### What you are asked to do
Find each line in the listing below that contains the word "series" and copy those lines.

### Material to process
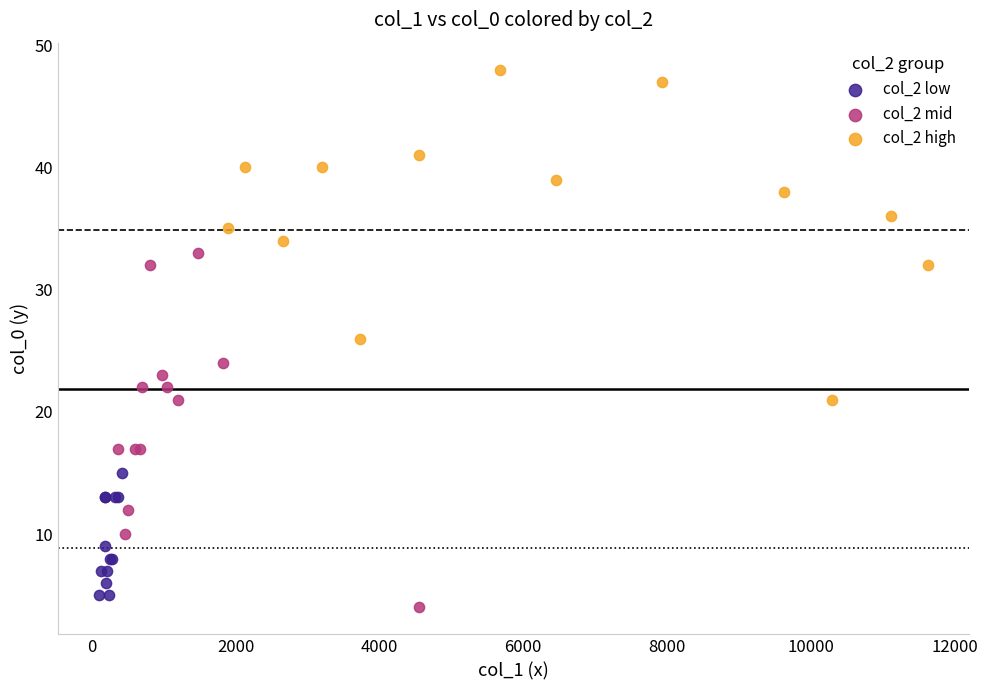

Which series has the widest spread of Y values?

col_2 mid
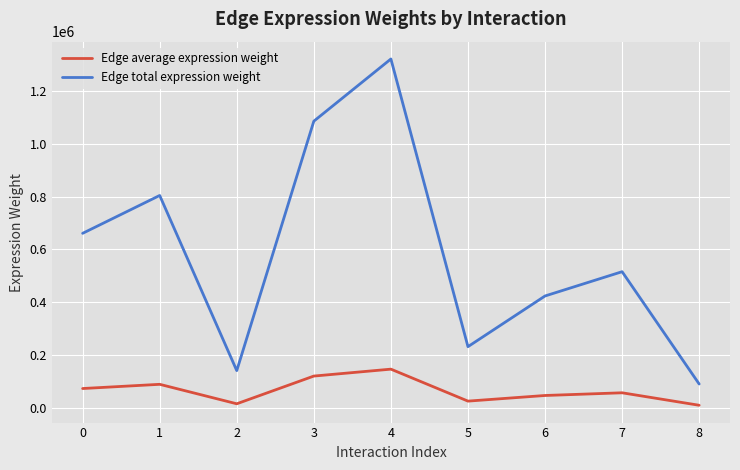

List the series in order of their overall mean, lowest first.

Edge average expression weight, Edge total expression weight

* * *

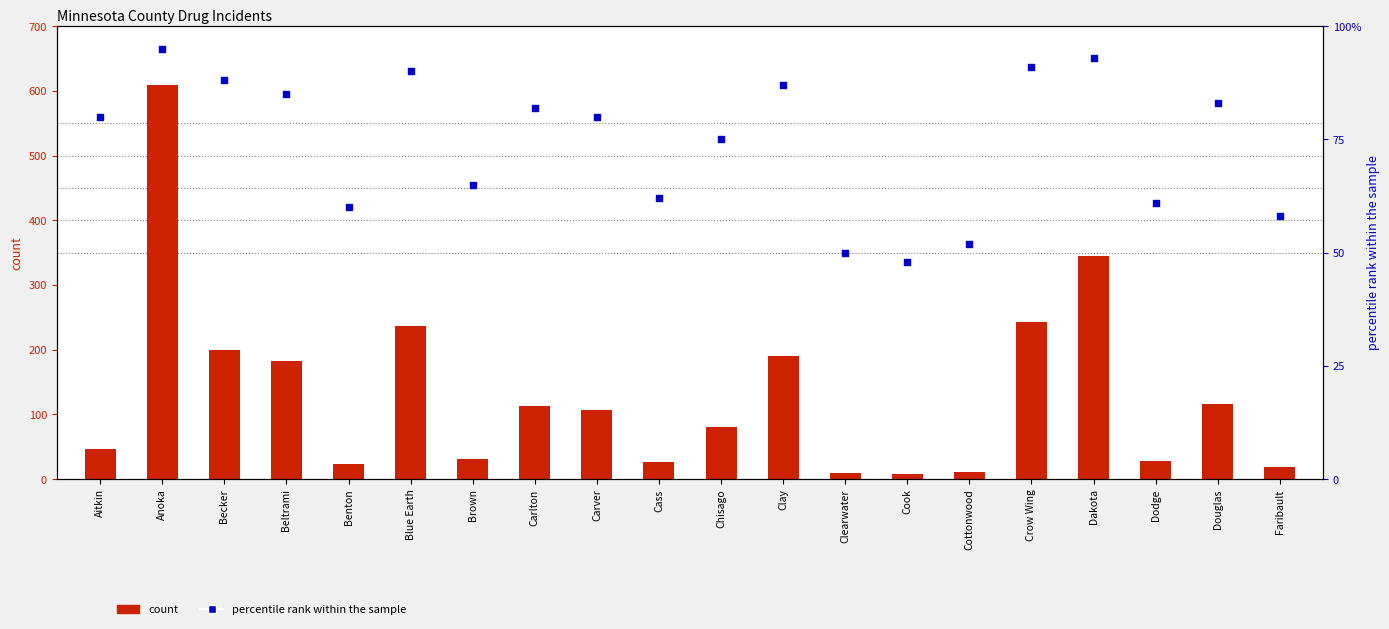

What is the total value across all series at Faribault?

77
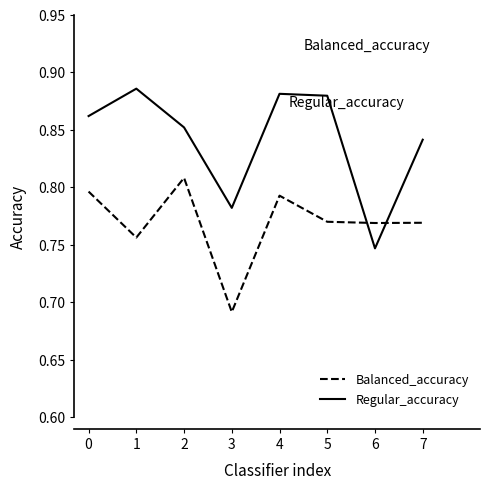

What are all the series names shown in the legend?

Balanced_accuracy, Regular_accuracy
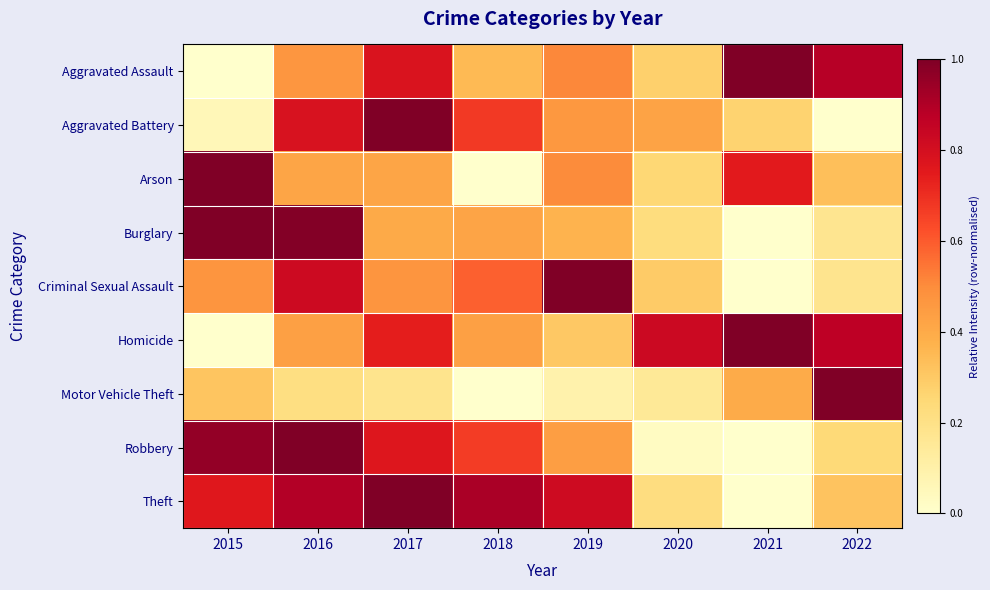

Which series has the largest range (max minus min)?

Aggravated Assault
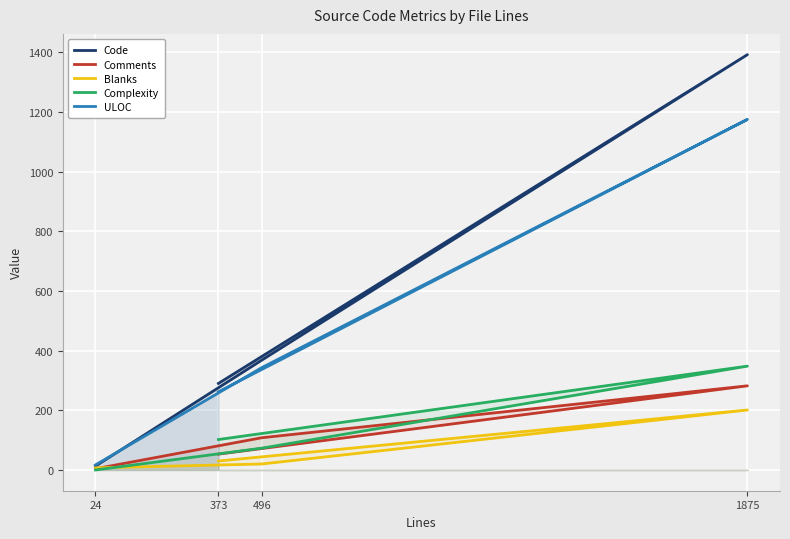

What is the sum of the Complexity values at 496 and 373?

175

### Finished exercise
Which series has the widest spread of Y values?
List the series in order of their overall mean, lowest first.
What is the total value across all series at Faribault?
What are all the series names shown in the legend?
Which series has the largest range (max minus min)?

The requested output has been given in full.